What to work on: Set down every one of the records below, reproducing each line with no changes.

Provided data:
______________________________

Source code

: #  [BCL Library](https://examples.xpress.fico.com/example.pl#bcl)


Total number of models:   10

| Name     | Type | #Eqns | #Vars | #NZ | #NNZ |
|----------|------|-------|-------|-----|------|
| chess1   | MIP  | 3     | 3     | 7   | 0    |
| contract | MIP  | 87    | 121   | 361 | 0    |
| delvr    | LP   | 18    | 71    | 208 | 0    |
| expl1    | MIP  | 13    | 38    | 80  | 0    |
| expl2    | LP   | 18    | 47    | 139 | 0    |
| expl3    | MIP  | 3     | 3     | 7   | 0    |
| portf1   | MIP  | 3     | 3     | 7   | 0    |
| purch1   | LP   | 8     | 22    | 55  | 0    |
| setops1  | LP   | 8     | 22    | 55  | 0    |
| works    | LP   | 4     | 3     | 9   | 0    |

______________________________

Written response:
Source code

: #  [BCL Library](https://examples.xpress.fico.com/example.pl#bcl)


Total number of models:   10

| Name     | Type | #Eqns | #Vars | #NZ | #NNZ |
|----------|------|-------|-------|-----|------|
| chess1   | MIP  | 3     | 3     | 7   | 0    |
| contract | MIP  | 87    | 121   | 361 | 0    |
| delvr    | LP   | 18    | 71    | 208 | 0    |
| expl1    | MIP  | 13    | 38    | 80  | 0    |
| expl2    | LP   | 18    | 47    | 139 | 0    |
| expl3    | MIP  | 3     | 3     | 7   | 0    |
| portf1   | MIP  | 3     | 3     | 7   | 0    |
| purch1   | LP   | 8     | 22    | 55  | 0    |
| setops1  | LP   | 8     | 22    | 55  | 0    |
| works    | LP   | 4     | 3     | 9   | 0    |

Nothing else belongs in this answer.